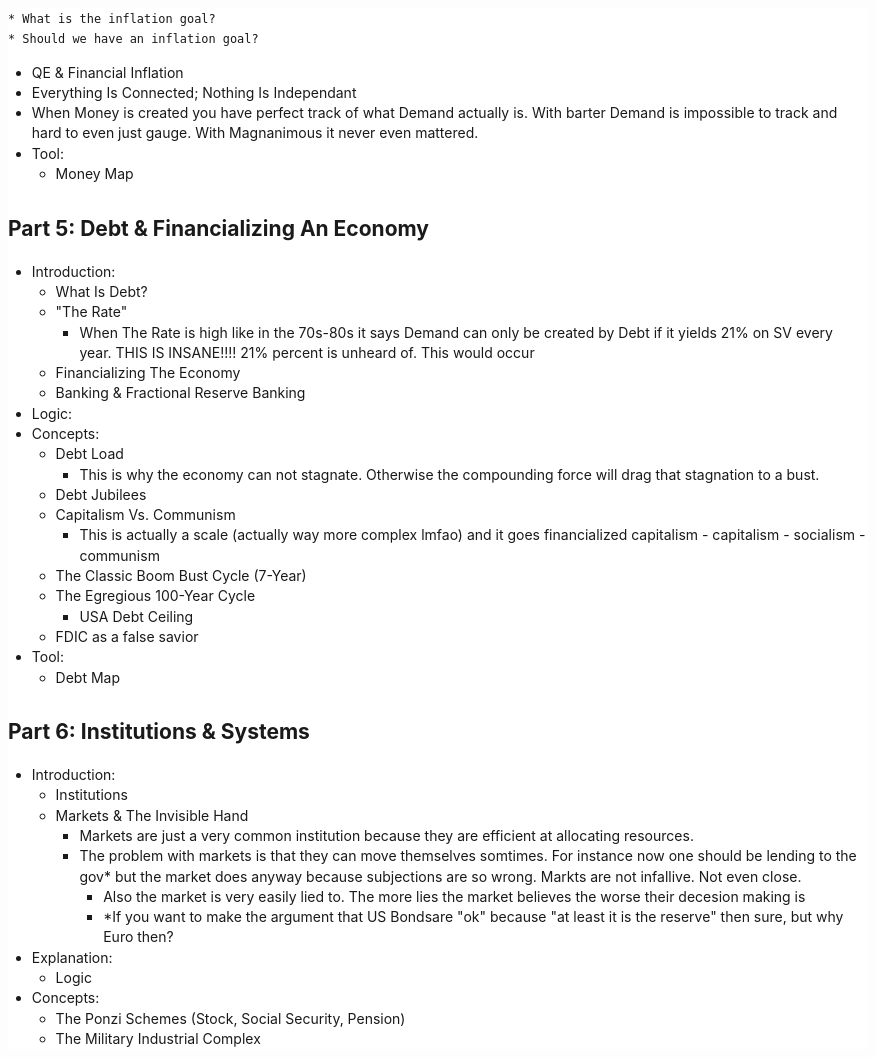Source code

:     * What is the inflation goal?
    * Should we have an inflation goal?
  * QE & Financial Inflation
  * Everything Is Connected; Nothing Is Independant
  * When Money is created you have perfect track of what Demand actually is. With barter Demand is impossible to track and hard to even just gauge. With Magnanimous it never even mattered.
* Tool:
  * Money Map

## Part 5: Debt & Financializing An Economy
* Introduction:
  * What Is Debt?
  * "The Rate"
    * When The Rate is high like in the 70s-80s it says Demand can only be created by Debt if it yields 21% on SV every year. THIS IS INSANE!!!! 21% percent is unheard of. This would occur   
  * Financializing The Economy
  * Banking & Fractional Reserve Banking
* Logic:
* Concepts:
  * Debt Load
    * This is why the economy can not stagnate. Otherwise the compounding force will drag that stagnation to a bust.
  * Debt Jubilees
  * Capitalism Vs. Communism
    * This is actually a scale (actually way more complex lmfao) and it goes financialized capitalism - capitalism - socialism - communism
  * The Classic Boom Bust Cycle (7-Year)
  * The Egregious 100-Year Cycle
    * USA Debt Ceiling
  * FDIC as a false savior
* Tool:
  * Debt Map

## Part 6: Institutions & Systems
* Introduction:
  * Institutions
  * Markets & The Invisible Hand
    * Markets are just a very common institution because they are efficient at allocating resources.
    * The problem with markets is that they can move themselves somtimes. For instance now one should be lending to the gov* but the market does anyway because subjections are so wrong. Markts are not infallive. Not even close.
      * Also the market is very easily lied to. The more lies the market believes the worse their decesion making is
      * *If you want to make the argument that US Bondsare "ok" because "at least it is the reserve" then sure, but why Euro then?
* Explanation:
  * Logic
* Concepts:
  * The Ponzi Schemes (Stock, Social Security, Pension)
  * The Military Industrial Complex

...

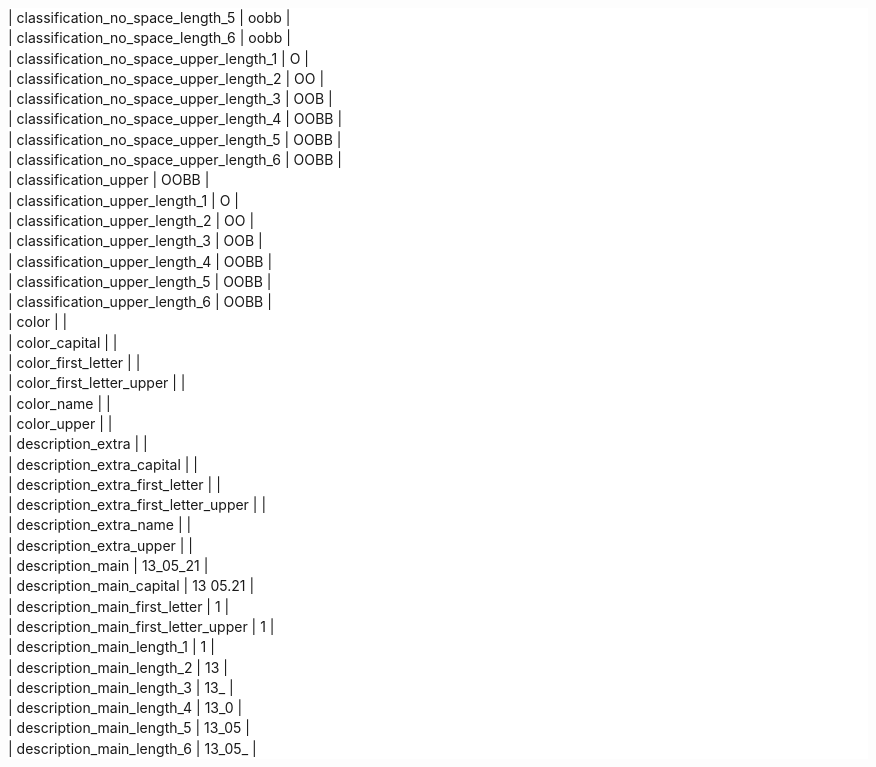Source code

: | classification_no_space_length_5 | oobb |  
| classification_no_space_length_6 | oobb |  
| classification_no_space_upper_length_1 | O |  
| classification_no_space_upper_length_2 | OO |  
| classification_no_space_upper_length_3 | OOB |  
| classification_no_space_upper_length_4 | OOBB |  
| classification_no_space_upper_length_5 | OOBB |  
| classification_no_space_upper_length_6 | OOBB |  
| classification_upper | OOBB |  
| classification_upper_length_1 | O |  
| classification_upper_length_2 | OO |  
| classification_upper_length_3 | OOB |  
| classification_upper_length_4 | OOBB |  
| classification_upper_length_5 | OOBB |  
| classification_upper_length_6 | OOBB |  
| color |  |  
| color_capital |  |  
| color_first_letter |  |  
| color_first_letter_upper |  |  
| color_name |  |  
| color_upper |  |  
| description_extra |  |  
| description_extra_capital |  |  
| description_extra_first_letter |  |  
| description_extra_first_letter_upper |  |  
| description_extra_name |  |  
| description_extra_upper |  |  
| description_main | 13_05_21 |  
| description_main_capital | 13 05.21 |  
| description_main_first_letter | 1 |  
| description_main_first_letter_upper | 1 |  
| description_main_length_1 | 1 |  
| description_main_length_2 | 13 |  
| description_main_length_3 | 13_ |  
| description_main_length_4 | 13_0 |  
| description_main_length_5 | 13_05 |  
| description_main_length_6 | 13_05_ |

#### INSTRUCTIONS FOR THE TASK:
Above are the records; copy exactly the lines from the line with "## Part 6: Institutions & Systems" through the line with "at allocating resources.", both included.

#### WRITTEN ANSWER:
## Part 6: Institutions & Systems
* Introduction:
  * Institutions
  * Markets & The Invisible Hand
    * Markets are just a very common institution because they are efficient at allocating resources.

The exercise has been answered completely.